Afbeeldingen 37-38: Dishesieve losse cellen met hogeN/C-ratio’s, weinig cytoplasma, open chromatine, kernuitsteeksels en nucleoli in membraan. Lymfoglandulaire lichamen op de achtergrond.

Referenties

  1. Bommer KK, Ramzy I and Mody D. Fine-Needle Aspiration Biopsy in the Diagnosis and Management of Bone Lesions. Cancer (Cancer Cytopathology) 1997; 81:148-56.
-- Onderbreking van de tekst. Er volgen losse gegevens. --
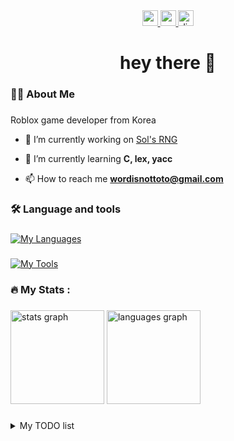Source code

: <div align="center">
  <a href="https://www.roblox.com/users/2912484262/profile" target="_blank">
    <img src="https://img.shields.io/static/v1?message=Roblox&logo=roblox&label=&color=1F1F1F&logoColor=white&labelColor=&style=for-the-badge" height="25" alt="roblox logo"  />
  </a>
  <a href="https://www.youtube.com/channel/UCtPd_H9vyGWIHEim5RpF_IA" target="_blank">
    <img src="https://img.shields.io/static/v1?message=Youtube&logo=youtube&label=&color=FF0000&logoColor=white&labelColor=&style=for-the-badge" height="25" alt="youtube logo"  />
  </a>
  <a href="https://discordapp.com/users/950681069194186782" target="_blank">
    <img src="https://img.shields.io/static/v1?message=Discord&logo=discord&label=&color=1DA1F2&logoColor=white&labelColor=&style=for-the-badge" height="25" alt="discord logo"  />
  </a>
</div>

###

<h1 align="center">hey there 👋</h1>

###

<h3 align="left">👨‍💻  About Me</h3>

###

Roblox game developer from Korea

- 🔭 I’m currently working on [Sol's RNG](https://www.roblox.com/games/15532962292/Sols-RNG)

- 🌱 I’m currently learning **C, lex, yacc**

- 📫 How to reach me **wordisnottoto@gmail.com**

###

<h3 align="left">🛠 Language and tools</h3>

###

[![My Languages](https://skillicons.dev/icons?i=lua,python,c,cpp,ruby,go)](https://skillicons.dev)

###

[![My Tools](https://skillicons.dev/icons?i=robloxstudio,vscode,git,vim)](https://skillicons.dev)

###

<h3 align="left">🔥   My Stats :</h3>

###

<div align="left">
  <img src="https://github-readme-stats.vercel.app/api?username=Word30210&hide_title=false&hide_rank=false&show_icons=true&include_all_commits=true&count_private=true&disable_animations=false&theme=dark&locale=en&hide_border=true&order=1" height="150" alt="stats graph"  />
  <img src="https://github-readme-stats.vercel.app/api/top-langs?username=Word30210&locale=en&hide_title=false&layout=compact&card_width=320&langs_count=5&theme=dark&hide_border=true&order=2" height="150" alt="languages graph"  />
</div>

###

<details>
  <summary>My TODO list</summary>
  <blockquote>
    Class for rblx: https://github.com/Word30210/Class
  </blockquote>
  
  <blockquote>
    llex(flex in lua): private
  </blockquote>

  <blockquote>
    lyacc(yacc in lua): private
  </blockquote>

  <blockquote>
    RoPG Maker(rpg maker in lua): private
  </blockquote>
</details>
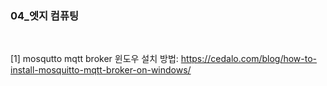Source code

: ### 04_엣지 컴퓨팅

<br>

[1] mosqutto mqtt broker 윈도우 설치 방법:
https://cedalo.com/blog/how-to-install-mosquitto-mqtt-broker-on-windows/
  2. Caraway NP, Fanning CV, Amato RJ and Sneige N. Fine-Needle Aspiration Cytology of Seminoma: A Review of 16 Cases. Diagnostic Cytopathology 1995; 12:327-33.
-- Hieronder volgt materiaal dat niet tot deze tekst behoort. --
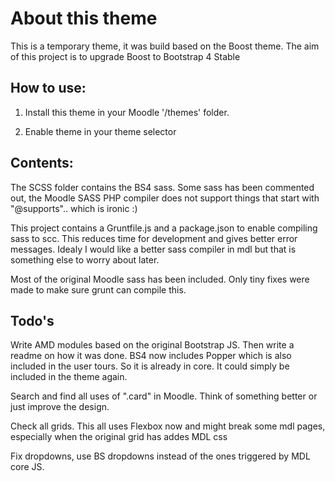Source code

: About this theme
================

This is a temporary theme, it was build based on the Boost theme. The aim of this project is to upgrade Boost to Bootstrap 4 Stable

How to use:
-----------

1. Install this theme in your Moodle '/themes' folder.

2. Enable theme in your theme selector


Contents:
---------

The SCSS folder contains the BS4 sass. Some sass has been commented out, the Moodle SASS PHP compiler does not support things that start with "@supports".. which is ironic :)

This project contains a Gruntfile.js and a package.json to enable compiling sass to scc. This reduces time for development and gives better error messages. Idealy I would like a better sass compiler in mdl but that is something else to worry about later.

Most of the original Moodle sass has been included. Only tiny fixes were made to make sure grunt can compile this.

Todo's
------

Write AMD modules based on the original Bootstrap JS. Then write a readme on how it was done. BS4 now includes Popper which is also included in the user tours. So it is already in core. It could simply be included in the theme again.

Search and find all uses of ".card" in Moodle. Think of something better or just improve the design.

Check all grids. This all uses Flexbox now and might break some mdl pages, especially when the original grid has addes MDL css

Fix dropdowns, use BS dropdowns instead of the ones triggered by MDL core JS.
  3. Geisinger KR et al. Modern Cytopathology. Philadelphia, Churchill Livingstone. 2004; pp 579-606, 689-700.
  4. Kabukcuoglu F, Kabukcuoglu Y, Kuzgun U and Evren I. Fine Needle aspiration of Malignant Bone Lesions. Acta Cytologica 1998;42:875-82.
  5. Liu J, Fanning CV. Can Renal Oncocytomas be Distinguished from Renal Cell Carcinoma on Fine-Needle Aspiration Specimens? Cancer (Cancer Cytopathol) 2001;93:390-7.
  6. Nguyen G and Akin MM. Fine Needle Aspiration Cytology of the Kidney, Renal Pelvis and Adrenal. In:Clinics in Laboratory Medicine. Stanley MW editor. Philadelphia. WB Saunders Company. 1998;18(3):429-60.
  7. Renshaw AA, Granter SR, Cibas ES. Fine-Needle Aspiration of the Adult Kidney. Cancer (Cancer Cytopathol) 1997;81:71-88.
  8. Renshaw, AA, Lee KR, Madge R, Granter SR. Accuracy of Fine Needle Aspiration in Distinguishing Subtypes of Renal Cell Carcinoma. Acta Cytol 1997;41:987-94.
  9. Wakely PE, Kneisl, JS. Soft Tissue Aspiration Cytopathology. Cancer (Cancer Cytopathol) 2000;90:292-8.
  10. Wiatrowska, BA, Zakowski MF. Fine-Needle Aspiration Biopsy of Chromophobe Renal Cell Carcinoma and Oncocytoma. Cancer (Cancer Cytopathol) 1999;87:161-7.
  11. Wu H H, Cramer HM, Kho J and Elsheikh, TM. Fine Needle Aspiration Cytology of Benign Adrenal Cortical Nodules. Acta Cytologica 1998;42:1352-8.
  12. Yang B, Syed ZA and Rosenthal DL. CD10 Facilitates the Diagnosis of Metastatic Renal Cell Carcinoma From Primary Adrenal Cortical Neoplasm in Adrenal Fine-Needle Aspiration. Diagn. Cytopathol. 2002;27:149-52.
  13. Zardauin IM. Renal FNAC Acta Cytol 1999;43:184-90.
  14. Zhang, PJ, Genega EM, Tomaszewski JE, Pasha TL, LiVolsi VA. The Role of Calretinin, Inhibin, Melan-A, BCL-2, and C-kit in Differentiating Adrenal Cortical and Medullary Tumors: An Immunohistochemical Study. Mod Pathol 2003;16(6):591-7.